The 50% mentioned in line 55 is for the United States. It probably includes all industrialized nations, of which Japan is one, but this should be noted.
> The following sentence was added.
> Genetic etiology is the most common cause of sensorineural hearing loss (SNHL), with over 50% of congenital hearing loss attributed to genetic causes in the US [1], and most likely similar in all individualized nations.
line 121. The segregation analysis mentioned is actually co-segregation analysis of the phenotype and the variant.
> The sentence was corrected as follows.
> Co-segregation analysis was performed on each proband and their family members by using direct sequencing.
lines 165, 166 and 247. First, the authors state that there are 31 AD families and 1 sporadic, then that there are 33 MYO6 associated families and then finally that there are 34. I count 33 pedigrees.

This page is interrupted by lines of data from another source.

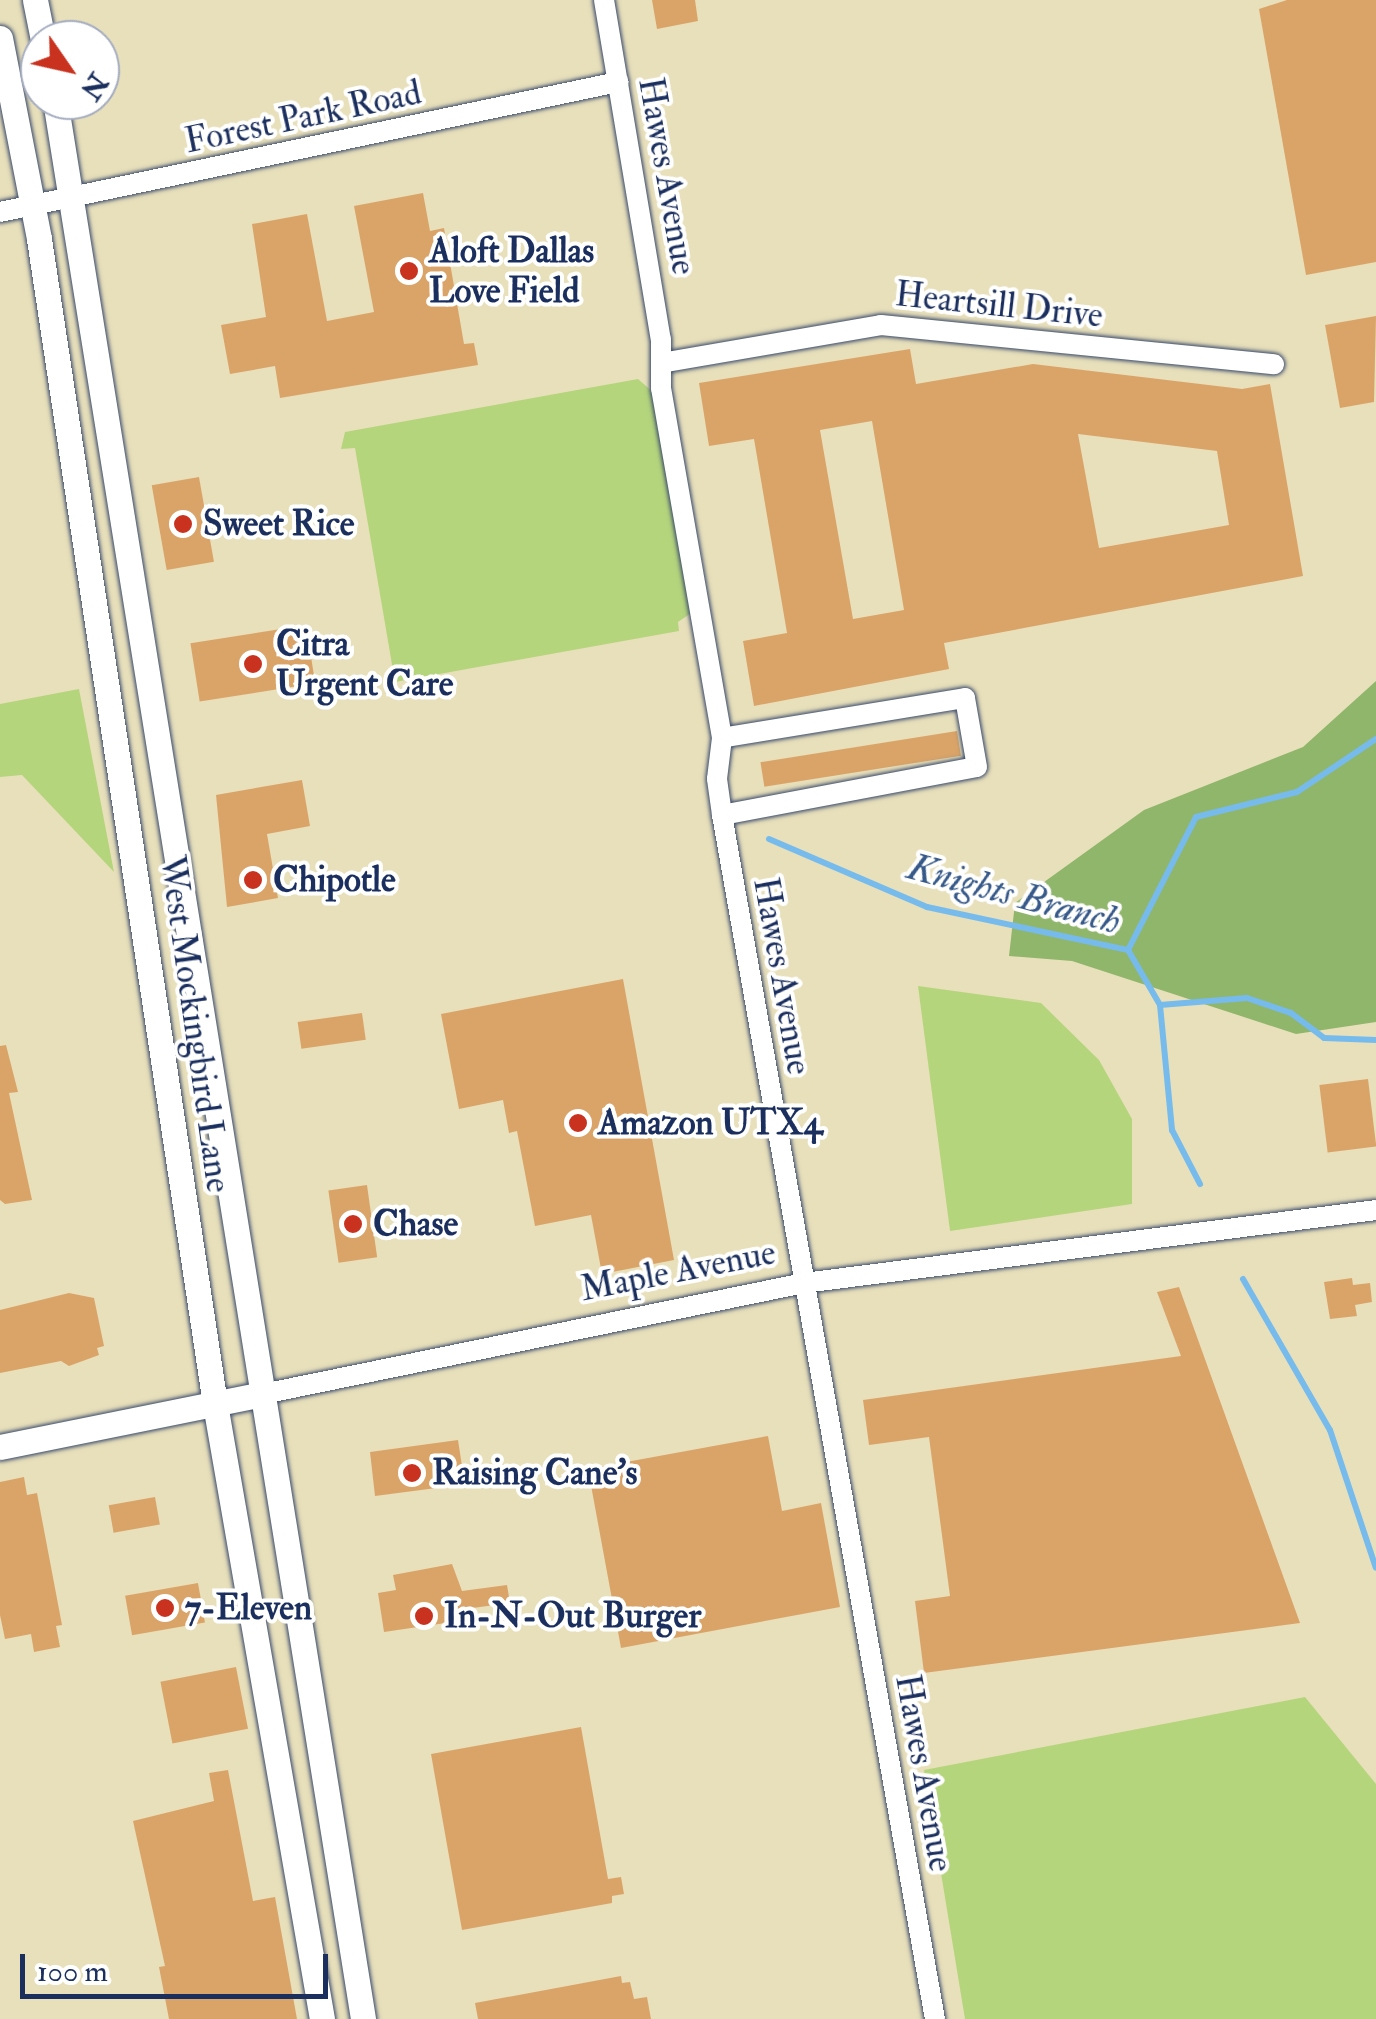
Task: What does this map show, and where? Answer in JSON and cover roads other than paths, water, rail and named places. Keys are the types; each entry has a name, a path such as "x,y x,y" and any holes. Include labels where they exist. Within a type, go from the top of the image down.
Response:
{"main road":[{"name":"West Mockingbird Lane","path":"0,38 34,206 215,1404 322,2019"},
{"name":"West Mockingbird Lane","path":"59,120 166,766 258,1395 364,2019"},
{"path":"122,772 166,766"},
{"path":"171,1107 214,1102"},
{"name":"Maple Avenue","path":"0,1447 258,1395"},
{"path":"274,1744 316,1737"}],"street":[{"name":"Hawes Avenue","path":"604,0 722,738 716,780 935,2019"},
{"name":"Forest Park Road","path":"0,212 618,82"},
{"name":"Heartsill Drive","path":"661,364 881,324 1274,364"},
{"path":"722,738 965,698 977,768 722,816"},
{"name":"Maple Avenue","path":"258,1395 804,1283 1376,1210"}],"waterway":[{"path":"1128,950 1196,817 1297,792 1376,739"},
{"name":"Knights Branch","path":"769,839 927,907 1128,950 1160,1005 1172,1130 1200,1184"},
{"path":"1160,1005 1247,998 1291,1013 1324,1038 1376,1040"},
{"name":"Knights Branch","path":"1243,1279 1330,1430 1376,1568"}],"place":[{"name":"Aloft Dallas Love Field","path":"409,271"},
{"name":"Sweet Rice","path":"183,524"},
{"name":"Citra Urgent Care","path":"253,664"},
{"name":"Chipotle","path":"253,880"},
{"name":"Amazon UTX4","path":"578,1123"},
{"name":"Chase","path":"353,1224"},
{"name":"Raising Cane's","path":"412,1473"},
{"name":"7-Eleven","path":"165,1608"},
{"name":"In-N-Out Burger","path":"424,1616"}]}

> Sorry for confusion. We re-checked the clinical data, and found HL1587 and JHLB4360 in Table 1 is identical family. Therefore, 33 is the correct number. We corrected the sentence and Table.
line 166, 281. Unless they are sure that the lone affected individual is deaf as the result of a new mutation, this should be referred to as a single known affected with unknown inheritance.
> According the reviewer’s comment, we used the term “a single known affected with unknown”.
line 323 seems to just drop off: ...age of 4
> Thank you for pointing out this. We corrected to “age of 40.”.